Unions serve Kaiser executives with official notice that follow-up strike is possible

Could occur Nov. 1 – 8

Kaiser Permanente “will continue to bargain in good faith with the Coalition”

By Allen D. Payton

Ahead of continued negotiations scheduled for Thursday and Friday the Coalition of Kaiser Permanente Unions issued the following press release on Tuesday, October 10, 2023:

As an acute and dire staffing crisis continues at hundreds of their facilities, Kaiser executives have been served official notice that another significant work action by their employees could be possible from November 1 to November 8, 2023. Those employees remain concerned about unsafe staffing levels, the company’s labor law violations, securing adequate wages to stay on the job and attract new workers, and the company’s outsourcing threats against workers just recently hailed as heroes during the COVID-19 pandemic.

Outsourcing, in particular, has emerged as a major sticking point in negotiations, as Kaiser executives have refused to agree to common sense limitations on subcontracting and outsourcing, which keep experienced healthcare workers in jobs and provide strong continuity of care for patients.

“It’s simple: Kaiser executives need to be investing in healthcare workers right now amidst this short staffing crisis, not discarding them through a variety of expensive outsourcing schemes,” said Tamara Chew, a Healthcare Plan Representative, Kaiser Permanente, Roseville. “I can’t understand why anyone in the Kaiser boardroom thinks corporate outsourcing threats are the way to treat a workforce that just a short time ago were being hailed as heroes.”

Frontline healthcare workers say they will wait until November 1 for any potential further strike action, when an additional contract covering workers in Seattle expires, and to give Kaiser executives more time to organize themselves around viable proposals. The Seattle contract’s expiration on October 31, 2023 at midnight would enable another 3,000 healthcare workers also impacted by the Kaiser short staffing crisis to join strike lines in another major west coast metropolitan area. Workers in southern Washington state were part of the initial wave of action, and now those actions could be taking place at Seattle facilities, representing a significant potential expansion of the labor actions at Kaiser. Seattle is one of Kaiser’s newer emerging markets and an area that has been targeted by the company for future corporate growth.

If healthcare workers strike again on November 1, the strike will begin at 6 AM local times and continue until November 8, 6 AM local times.

Healthcare workers have made clear they hope not to strike again and that while taking the legal steps necessary to prepare for that possibility, they are primarily focused on encouraging Kaiser executives to follow the law and to listen to the needs of patients and healthcare workers who are buckling under the current short staffing crisis within Kaiser facilities. Bargaining resumes on October 12 and October 13.

“For months, Kaiser executives failed to listen to the feedback from frontline healthcare workers about the need for executives to follow the law in negotiations and about the impacts that the Kaiser short staffing is having on patients,” said Caroline Lucas, Executive Director of the Coalition of Kaiser Permanente Unions. “This week, Kaiser executives will have another opportunity to listen to frontline staff, to follow the law in formal discussions, and to begin investing in ways that will solve the Kaiser short staffing crisis.”

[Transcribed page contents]
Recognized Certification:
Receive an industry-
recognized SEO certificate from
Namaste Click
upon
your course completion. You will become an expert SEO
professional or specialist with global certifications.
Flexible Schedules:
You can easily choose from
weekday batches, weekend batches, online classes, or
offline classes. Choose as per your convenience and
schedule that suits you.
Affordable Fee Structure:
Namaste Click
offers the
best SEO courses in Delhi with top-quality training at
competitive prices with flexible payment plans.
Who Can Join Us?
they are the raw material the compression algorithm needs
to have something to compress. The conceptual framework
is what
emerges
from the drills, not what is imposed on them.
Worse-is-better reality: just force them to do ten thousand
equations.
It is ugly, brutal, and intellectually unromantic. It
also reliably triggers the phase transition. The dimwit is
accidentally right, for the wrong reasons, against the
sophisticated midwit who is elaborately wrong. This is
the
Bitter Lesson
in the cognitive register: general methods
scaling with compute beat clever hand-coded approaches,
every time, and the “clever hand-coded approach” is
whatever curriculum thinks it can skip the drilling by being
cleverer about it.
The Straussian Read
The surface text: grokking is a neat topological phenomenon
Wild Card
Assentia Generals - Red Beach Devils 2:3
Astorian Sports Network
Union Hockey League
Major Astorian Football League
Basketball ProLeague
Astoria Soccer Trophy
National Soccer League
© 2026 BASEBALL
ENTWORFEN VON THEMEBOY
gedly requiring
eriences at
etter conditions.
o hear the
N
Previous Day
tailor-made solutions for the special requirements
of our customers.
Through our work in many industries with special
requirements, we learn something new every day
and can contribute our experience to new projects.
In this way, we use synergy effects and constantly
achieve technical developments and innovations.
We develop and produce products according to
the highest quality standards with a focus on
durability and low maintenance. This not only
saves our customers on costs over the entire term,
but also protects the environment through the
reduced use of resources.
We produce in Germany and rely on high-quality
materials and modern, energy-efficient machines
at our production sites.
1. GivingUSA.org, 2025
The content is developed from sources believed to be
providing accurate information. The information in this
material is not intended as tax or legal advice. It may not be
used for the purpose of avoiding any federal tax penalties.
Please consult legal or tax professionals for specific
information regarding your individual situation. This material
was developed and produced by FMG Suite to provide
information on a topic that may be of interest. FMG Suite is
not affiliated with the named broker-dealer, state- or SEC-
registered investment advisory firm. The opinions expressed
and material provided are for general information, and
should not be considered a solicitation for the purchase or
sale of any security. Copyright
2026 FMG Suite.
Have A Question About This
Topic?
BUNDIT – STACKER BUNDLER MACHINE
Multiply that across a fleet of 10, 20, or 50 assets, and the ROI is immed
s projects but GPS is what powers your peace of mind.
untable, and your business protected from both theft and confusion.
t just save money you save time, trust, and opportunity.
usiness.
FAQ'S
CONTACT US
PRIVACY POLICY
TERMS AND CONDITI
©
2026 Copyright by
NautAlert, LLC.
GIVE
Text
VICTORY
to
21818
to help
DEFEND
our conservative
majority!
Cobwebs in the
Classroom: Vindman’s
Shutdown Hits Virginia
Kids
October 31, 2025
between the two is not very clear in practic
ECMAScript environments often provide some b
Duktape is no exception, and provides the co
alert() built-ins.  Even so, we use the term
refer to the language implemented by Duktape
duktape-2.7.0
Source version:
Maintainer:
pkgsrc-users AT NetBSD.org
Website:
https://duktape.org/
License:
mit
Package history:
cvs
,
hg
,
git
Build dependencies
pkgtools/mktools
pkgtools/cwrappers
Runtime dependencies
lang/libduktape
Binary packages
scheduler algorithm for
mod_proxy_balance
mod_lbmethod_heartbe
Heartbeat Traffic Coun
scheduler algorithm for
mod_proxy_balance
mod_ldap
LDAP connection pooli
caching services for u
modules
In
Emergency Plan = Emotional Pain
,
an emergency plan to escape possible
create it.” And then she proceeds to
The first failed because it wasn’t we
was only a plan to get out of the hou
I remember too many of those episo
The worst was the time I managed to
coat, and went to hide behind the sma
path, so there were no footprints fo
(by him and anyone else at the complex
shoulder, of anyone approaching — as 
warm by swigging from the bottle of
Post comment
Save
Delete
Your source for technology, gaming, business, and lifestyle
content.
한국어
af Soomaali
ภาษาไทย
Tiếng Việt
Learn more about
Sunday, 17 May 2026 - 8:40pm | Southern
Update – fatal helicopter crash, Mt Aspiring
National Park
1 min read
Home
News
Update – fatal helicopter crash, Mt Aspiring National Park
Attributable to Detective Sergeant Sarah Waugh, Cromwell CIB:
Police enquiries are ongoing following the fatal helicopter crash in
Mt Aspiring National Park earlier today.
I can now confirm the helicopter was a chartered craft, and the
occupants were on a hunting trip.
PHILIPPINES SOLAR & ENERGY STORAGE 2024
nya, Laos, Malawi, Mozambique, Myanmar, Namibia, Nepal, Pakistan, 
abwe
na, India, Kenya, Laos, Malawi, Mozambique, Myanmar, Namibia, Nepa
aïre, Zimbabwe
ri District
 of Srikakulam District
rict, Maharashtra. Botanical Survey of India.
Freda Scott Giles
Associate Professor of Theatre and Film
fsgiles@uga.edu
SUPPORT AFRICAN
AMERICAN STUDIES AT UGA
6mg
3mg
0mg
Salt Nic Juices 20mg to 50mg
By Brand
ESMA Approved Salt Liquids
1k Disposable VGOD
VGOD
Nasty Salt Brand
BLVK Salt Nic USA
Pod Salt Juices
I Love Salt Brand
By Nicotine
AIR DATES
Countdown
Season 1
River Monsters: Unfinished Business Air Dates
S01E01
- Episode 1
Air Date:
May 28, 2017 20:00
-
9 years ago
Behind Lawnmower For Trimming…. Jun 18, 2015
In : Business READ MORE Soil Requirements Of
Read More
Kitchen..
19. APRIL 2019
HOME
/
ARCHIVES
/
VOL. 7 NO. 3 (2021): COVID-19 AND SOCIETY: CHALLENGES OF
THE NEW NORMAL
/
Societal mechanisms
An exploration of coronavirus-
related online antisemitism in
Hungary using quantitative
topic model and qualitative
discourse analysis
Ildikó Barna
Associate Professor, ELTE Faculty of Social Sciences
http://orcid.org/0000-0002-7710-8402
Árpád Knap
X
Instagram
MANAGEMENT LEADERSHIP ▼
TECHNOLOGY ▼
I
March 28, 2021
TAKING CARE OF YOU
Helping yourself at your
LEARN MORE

• _The problem_: According to the article about the possible Kaiser strike, please state the dates on which bargaining resumes.

• _Reply to the task_: October 12 and October 13.